Sprobuj pokombinować firmware w razie błędu Resource temporarily unavailable.

----------

## v7n

 *Quote:*   

> Dla modemu takiego jak mój (revision 4, granatowy) mozecie pobrac pliki firmware pod nastepujacymi adresami:

 

Moj tysz jest rev 4, a jest szaro-jasny ( zakurzony q-; )

Ale za how-to ladnie dziekujemy. Kolejny powod, by przejsc na gentoo. Moze nawet by ktos sie pokusil o skrypt, ktory by przed instalka z livecd trza by bylo zassac, a on by wszystko ulatwil.

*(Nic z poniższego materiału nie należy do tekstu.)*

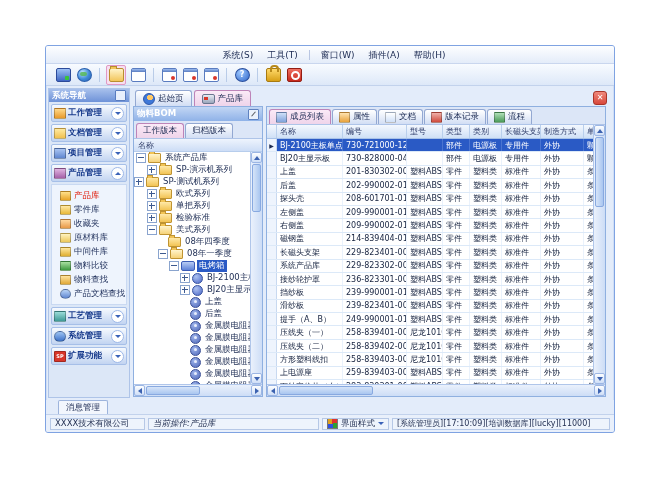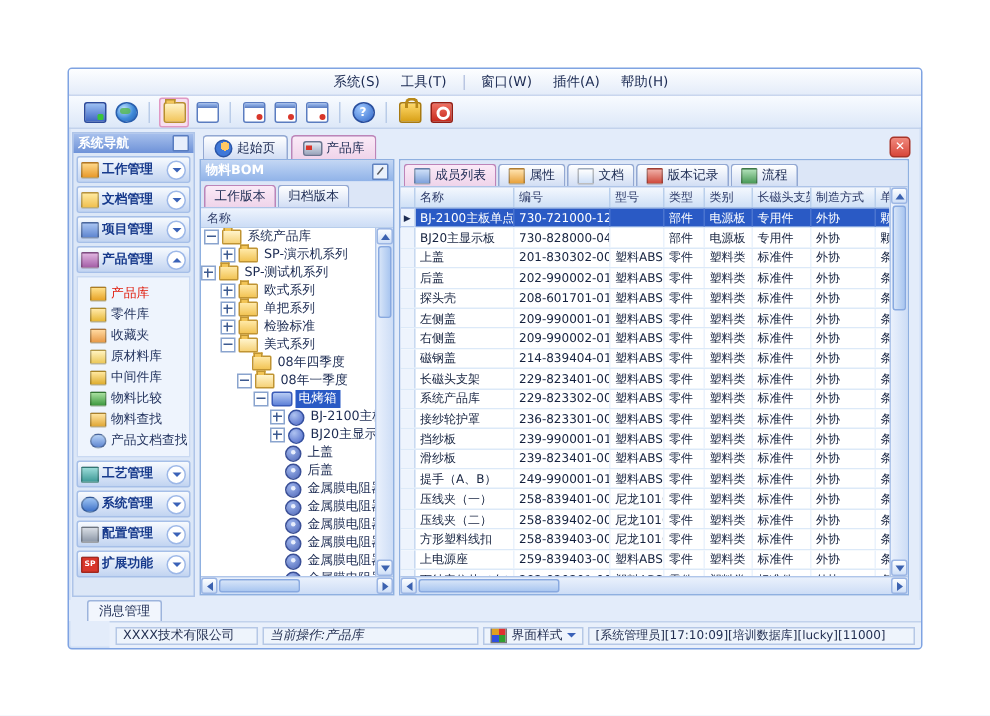"配置管理" div.sb-header { html: <div> <div></div> <div>配置管理</div> <div></div> </div> -> none }
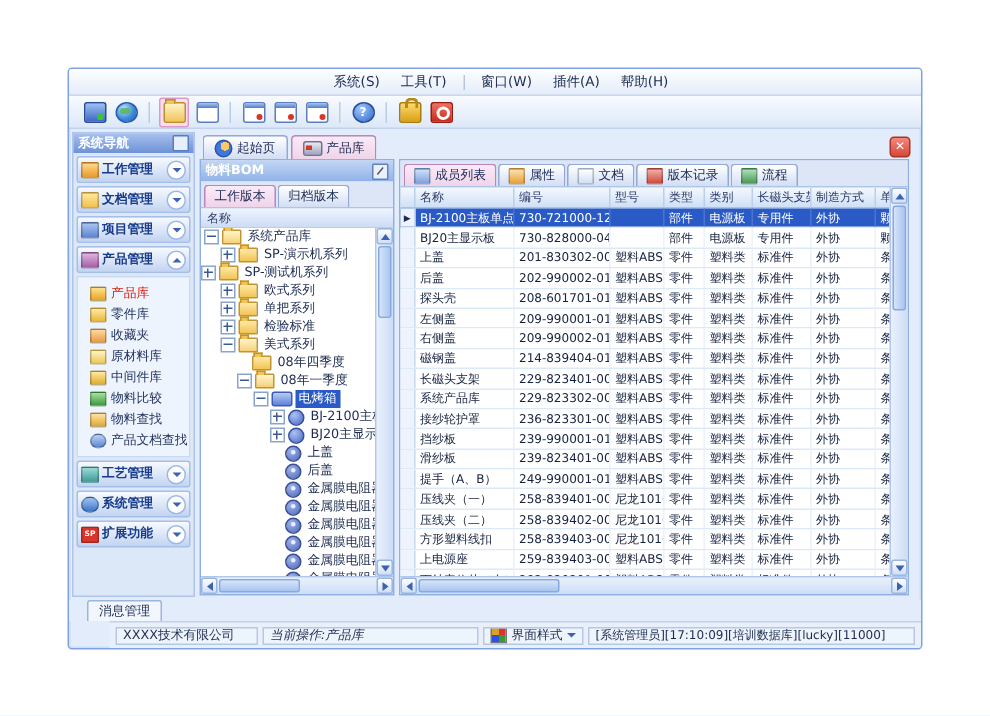"XXXX技术有限公司" .statusbar { margin-left: 27px -> none }
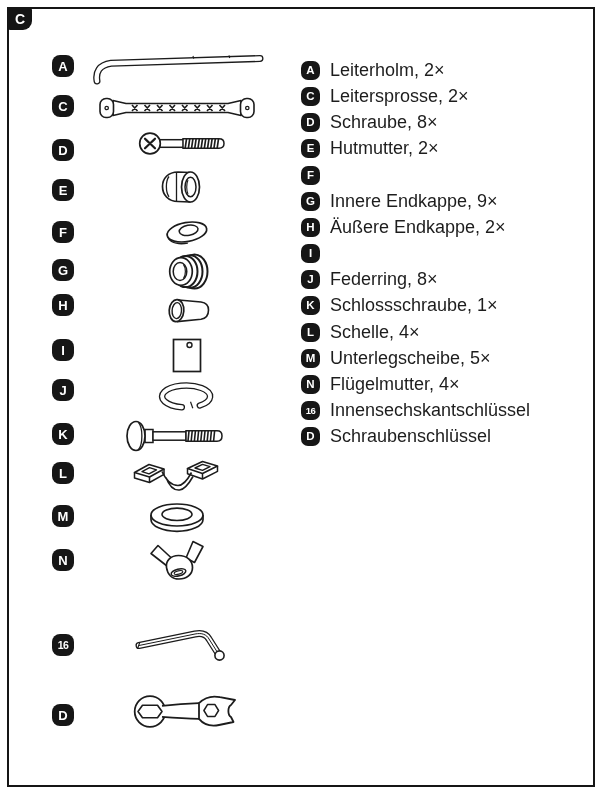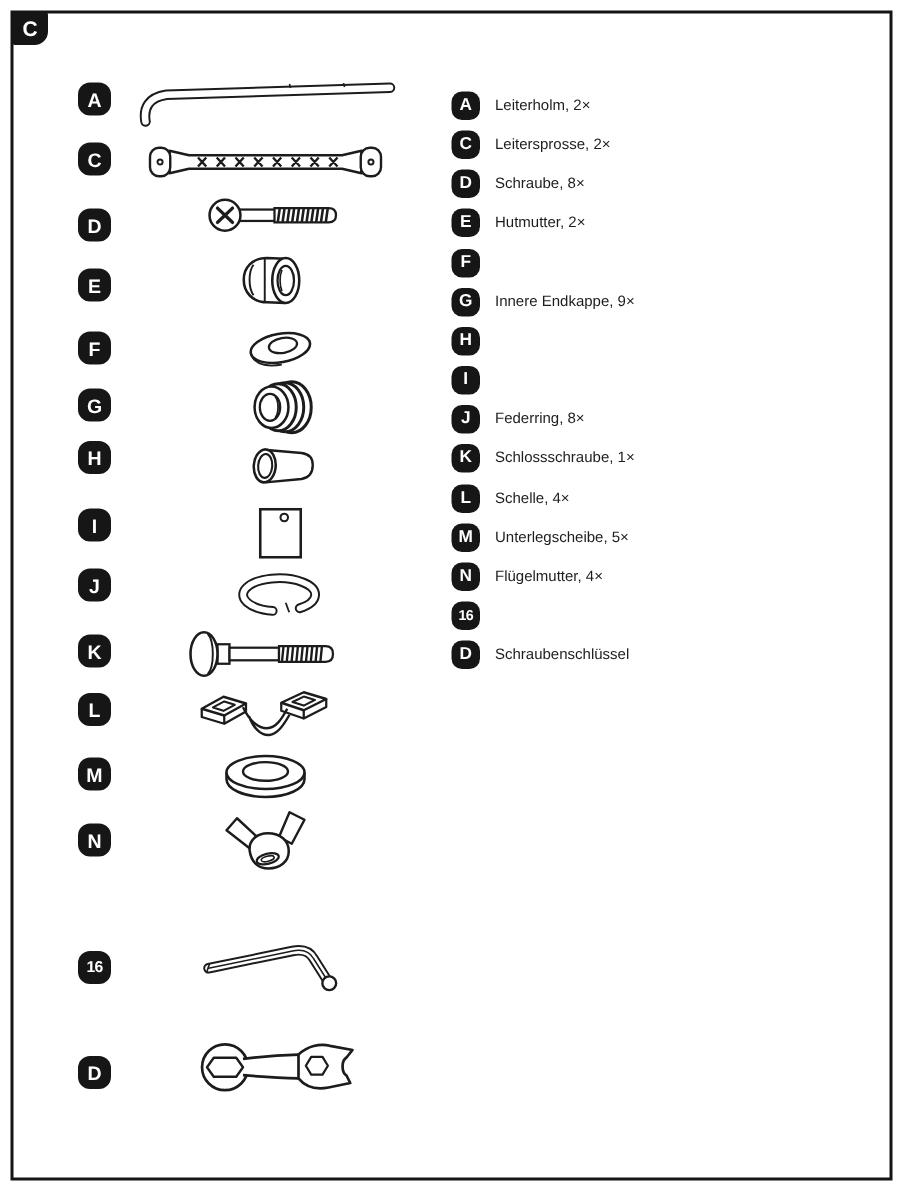"Leiterholm, 2×" .legend-label { font-size: 10px -> 18px }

/btw - a speedtouchconf nie dziala na livecd2006 ?

----------

## Smoothny

 *Quote:*   

> /btw - a speedtouchconf nie dziala na livecd2006 ?

 

Myślę, że również nie byłoby z tym większego problemu, bo testowałem ten skrypt co prawda na dyskowej instalacji Gentoo, ale spisał się.

Zakładając, że LiveCD jest przygortowane wdłg. przepisu "czego jeszcze by tu nie dorzucić" i nastawione jest na doswiadczenia typu "out of the box" powiodłoby się to.

----------

## v7n

Dzieki przyjacielu za howto. Wszystko dziala bez zarzutu i nawet za 1. razem  :Wink:  Dodam jeszcze od siebie, ze testowalem na minimalcd ( jakies 48 mb ).  Nie musicie zassysac livecd 700mb'ego :]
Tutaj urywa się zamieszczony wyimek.